Ex
In-Laws?
Even
in the beginning, I never saw eye to eye with my
ex-husband's family. They are from the north; I am from
the south. They are Catholic; I am Protestant. They can
trace their history back to Ellis Island, and even further
back into Italy. My family has been here so long, that not
only am I a mix of a mix of a mix, but my family doesn't
even know how we got here in the first place. I am sure
you get the picture - we have nothing in common
whatsoever. Except for the children.
My
divorce was not pretty, and my in-laws were strongly
opposed to the idea. My mother in-law would call me, and
ask why couldn't we just "work it out?" And,
after the divorce was final, I did not speak to my in-laws
at all. In my life, it was almost as if none of my
ex's family even existed. They did not live in the same
state as we did, and it was easy to just forget about
them.
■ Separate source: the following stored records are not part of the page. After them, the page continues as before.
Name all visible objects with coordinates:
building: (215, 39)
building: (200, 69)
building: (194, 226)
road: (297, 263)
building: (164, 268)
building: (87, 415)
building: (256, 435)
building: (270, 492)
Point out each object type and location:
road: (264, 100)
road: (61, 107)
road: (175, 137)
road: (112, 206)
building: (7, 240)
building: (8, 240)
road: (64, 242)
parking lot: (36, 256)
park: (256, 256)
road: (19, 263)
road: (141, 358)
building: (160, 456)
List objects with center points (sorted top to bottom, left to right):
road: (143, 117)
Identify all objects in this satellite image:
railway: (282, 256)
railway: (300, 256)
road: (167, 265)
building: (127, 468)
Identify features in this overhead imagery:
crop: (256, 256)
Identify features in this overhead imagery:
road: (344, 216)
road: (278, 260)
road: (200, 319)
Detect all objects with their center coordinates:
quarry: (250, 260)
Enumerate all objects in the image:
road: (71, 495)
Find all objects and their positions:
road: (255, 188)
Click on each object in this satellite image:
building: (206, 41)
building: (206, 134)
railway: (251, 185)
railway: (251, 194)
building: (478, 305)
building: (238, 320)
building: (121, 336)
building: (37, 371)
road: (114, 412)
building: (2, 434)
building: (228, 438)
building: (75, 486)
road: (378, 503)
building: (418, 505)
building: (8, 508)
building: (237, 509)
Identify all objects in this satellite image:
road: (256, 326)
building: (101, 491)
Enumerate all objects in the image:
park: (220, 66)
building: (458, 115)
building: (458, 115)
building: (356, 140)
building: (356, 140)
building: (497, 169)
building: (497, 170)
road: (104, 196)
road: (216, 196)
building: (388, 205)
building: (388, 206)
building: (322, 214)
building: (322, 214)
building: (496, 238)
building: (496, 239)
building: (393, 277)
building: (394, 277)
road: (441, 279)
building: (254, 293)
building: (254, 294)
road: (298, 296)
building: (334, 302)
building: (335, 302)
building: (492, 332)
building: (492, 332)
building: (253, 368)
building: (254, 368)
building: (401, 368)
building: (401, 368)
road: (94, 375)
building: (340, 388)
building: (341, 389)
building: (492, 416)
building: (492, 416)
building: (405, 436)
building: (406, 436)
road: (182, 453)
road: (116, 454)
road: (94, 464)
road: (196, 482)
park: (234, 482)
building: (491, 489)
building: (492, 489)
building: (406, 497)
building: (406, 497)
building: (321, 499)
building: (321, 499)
That is until I started seeing the stress of missing
those relationships take a toll on my children.
We
had the traditional every other weekend visitation
schedule. Unfortunately, that weekend rarely coincided
with my ex's out of town family 's visits. My children had
spent every holiday with these people, and now they might
see them once a year if they were lucky. They actually
felt as though my ex's family was rejecting them. Nothing
was further from the truth. It was just a matter of
timing, and our feeling awkward about how we should/could
communicate with one another in our new situation. I
decided that I had to put my feelings aside, and start
creating a relationship with these people.
I
started by writing a letter to my sister in-law (feeling
that it might be too much for my mother and father in-law
to digest). I wrote that
I did not believe that it was fair or necessary for the
kids to lose their relationships with their extended
family simply because their father and I could not be
together. I told her that I would be open to any
communications or visitations that were possible, and I
gave her all of my new contact information. And, while I
never received a direct response from her, slowly but
surely mail started to arrive from aunts, uncles, cousins
and even from my children's grandparents. I helped the
children write back, and set up email accounts in their
names to make communications faster.
After
about three months, I received a phone call that took me
by surprise. It was my ex's mother, and they were going to
be in town mid-week for a couple of days. She wanted to
know if they could pick the kids up, and take them to
dinner. I didn't even have to think about it - the answer
was a resounding, yes! I will admit to having butterflies
when they pulled into the driveway
,
but the reaction on my children's faces was all I needed
for encouragement. We made small talk for a few moments,
and they were off to dinner. A couple of hours later, my
very full, very spoiled, children came home simply
gleaming.
Since
that time, there have been countless visits, cards, calls,
and emails. And, last year when my new husband and I
happened to be going to Florida (just a couple of hours
north of my ex in-laws' retirement community), I called to
see if they would like me to drive the kids down to spend
a few days with them. Not only did my ex-mother-in-law
cook me a fabulous Italian lunch, she also gave me a
beautiful gift for my new son who was just 2 months old at
the time. It was undoubtedly the best vacation my kids
have ever had. Most recently, my children's grandparents
were on a whirlwind driving tour from Florida to Chicago
and everywhere in between. When they dropped the kids off
after taking them to dinner, my ex-father-in-law had a
thirty minute conversation with me and my husband about -
nothing. The way you do with old friends. And, I guess
that is what we are now - old friends who happen to love
two children enough to let go of the past.